An extended game of cat and mouse begins in Canberra today. Tony Abbott is the cat.
The leader of the opposition yesterday told both Labor and a meeting of Coalition MPs that his hard-line stance on the pairing of the Speaker would extend to all pairings – effectively confining Labor MPs to within sprinting distance of the House of Representatives during sitting days.
Any requests for a pairings would be tightly scrutinised, including those from Prime Minister Gillard – who by parliamentary tradition would have expected to be afforded a pair automatically. This will severely restrict her ability to travel. The Australian reports that on Abbott's watch, Gillard cannot expect to be excused from voting "unless she could demonstrate her proposed trips or meetings were in the national interest".
While this makes life difficult for Gillard, with some tricky rescheduling it will not prevent her travelling interstate or overseas outside the 20 sitting weeks each year.
Nor should it stop key ministers travelling – but Abbott has effectively said that he'll decide when it's appropriate.
The newly named chief government whip, former Defence Minister Joel Fitzgibbon, responded to Abbott's tough stance by telling the ABC: "I simply expect the opposition to be reasonable - surely they will agree that overseas travel on the part of the Trade Minister, the Foreign Minister, the Defence Minister, are crucial to the nation's interests and therefore will cooperate on those issues."
All rather annoying for team Gillard, but not unworkable. The real game of cat and mouse will be played out by the two chief whips. The chief opposition whip, member for Leichhardt Warren Entsch, has already said pairs would be offered "in situations like pregnancy, genuine illness, bereavement or family issues", according to the Sunday Age.
That's big of them. Tanya Plibersek upset Entsch last week by saying that while she'll be granted leave to give birth, she was "anxious" that other women might not find it so easy. Entsch hit back saying she was "using her pregnancy to drive a political point".
All of which shows how uncompromising this session of Parliament will be. However, even where pairs are granted, Fitzgibbon will need to be on guard, as an extraordinary historical precedent from his own side of politics demonstrates.
Way back in 1970, the coalition government of John Gorton was showing signs of self-destructing. The Gough Whitlam-led opposition had reduced the government's majority at the October 1969 poll from 39 seats to just seven.
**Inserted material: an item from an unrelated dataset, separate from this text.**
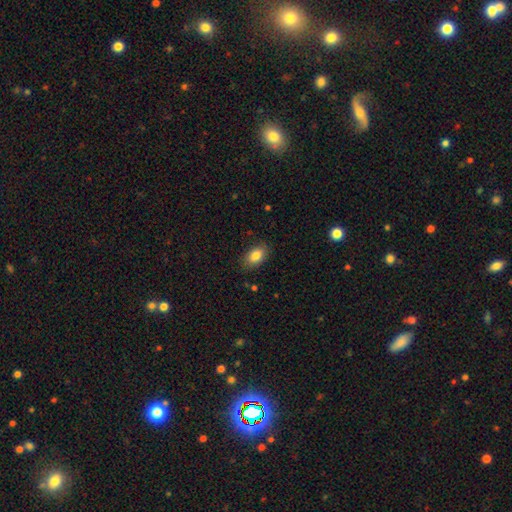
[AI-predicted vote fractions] smooth-or-featured: smooth: 83% | featured or disk: 9% | star or artifact: 8%
  how-rounded: in between: 90% | round: 8% | cigar-shaped: 2%
  merging: none: 85% | minor disturbance: 11% | major disturbance: 3% | merger: 1%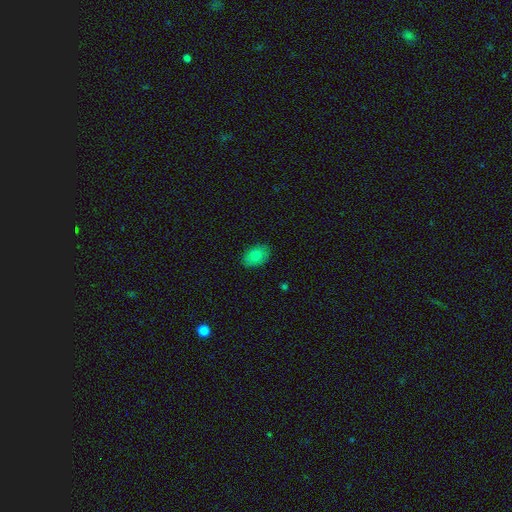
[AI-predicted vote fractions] A smooth galaxy with no disk features (83%) that is in between round and cigar-shaped (88%). Merging: none (85%).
To paraphrase Whitlam, the opposition must have thought "it's almost time".
Gorton has a considerable number of enemies within his own ranks, who ultimately put his leadership to the vote and replaced him with Billy McMahon.
However, in early 1970, with Gorton still PM, Whitlam smelled blood in the water when a handful of coalition MPs decided to cross the floor over after a heated debate on the Seas and Submerged Lands Act, in which state and Commonwealth rights were colliding over offshore oil and gas exploration.
When the Labor party saw the government thus divided against itself, recalls former Whitlam and Hawke era minister Barry Cohen, "all pairings were off".
Labor broke its agreements and rushed as many members – including supposedly paired members – to the House.
Cohen recalls that they would have defeated that controversial bill and started the disintegration of the government there and then, had members of the Labor opposition not wasted so many hours speaking passionately on the bill, giving Gorton enough time to hurry enough bodies in from out of town to win the vote.
Could this happen again? Forty years on, Tony Abbott's tooth-and-nail approach to destabilising the lower house suggests it could. The handshake deals Joel Fitzgibbon and Warren Entsch enter into could well, in the heat of battle, be forgotten as Cat Abbott feeds on Labor mice.